What exactly did DoorDash build to slash hallucinations?

DoorDash rolled out a two-part offline testing rig:
1. LLM simulator - ingests historical chat transcripts to spin up multi-turn conversations with diverse customer personas and realistic escalation patterns.
2. LLM evaluator - automatically scores every simulated chat against binary policy checks (e.g., no refunds above policy limit, neutral tone).

The pipeline now runs hundreds of simulated conversations in under five minutes and gates every code change behind 50+ automated checks.

How big was the actual hallucination drop?

In repeated simulation cycles, hallucinations fell significantly. The same changes were then released to real traffic, where internal telemetry tracked a correlated production improvement without extra regressions.

What is the "case state" architecture?

Instead of handing raw API logs to the model, DoorDash compresses them into a curated "case state" - a structured snapshot of order, issue, previous turns, and tool results. This single context window cuts irrelevant noise and keeps the model focused on verifiable facts, a pattern now echoed across industry guides on grounded chatbots.
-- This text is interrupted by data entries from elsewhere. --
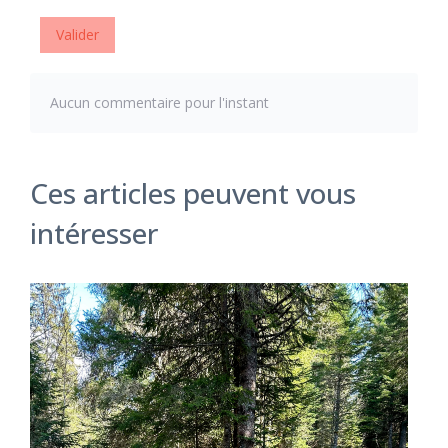
Valider
Aucun commentaire pour l'instant
Ces articles peuvent vous
intéresser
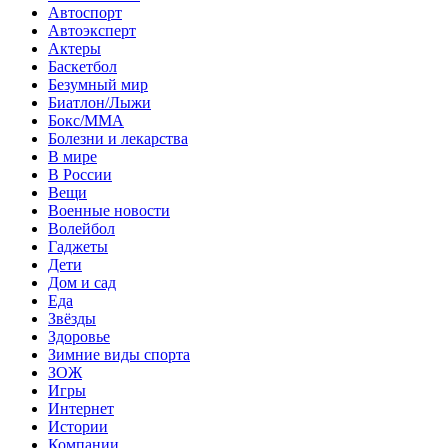
Автоспорт
Автоэксперт
Актеры
Баскетбол
Безумный мир
Биатлон/Лыжи
Бокс/MMA
Болезни и лекарства
В мире
В России
Вещи
Военные новости
Волейбол
Гаджеты
Дети
Дом и сад
Еда
Звёзды
Здоровье
Зимние виды спорта
ЗОЖ
Игры
Интернет
Истории
Компании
Does the simulator really save money?

Yes. Replacing human QA scripts with synthetic runs moved the marginal cost per test conversation from ~$6 (human) to < $0.05 (LLM tokens). For an average release cycle that required multiple iterations before passing the suite, simulation saved an estimated significant engineering hours and substantial manual QA budget.

What limitations remain?

  • Coverage gaps: rare edge cases still slip through; DoorDash supplements simulation with live shadow traffic sampling.
  • Compute bill: even optimized runs consume considerable resources per release cycle. The team budgets accordingly and is exploring open-source inference stacks to drive costs down further.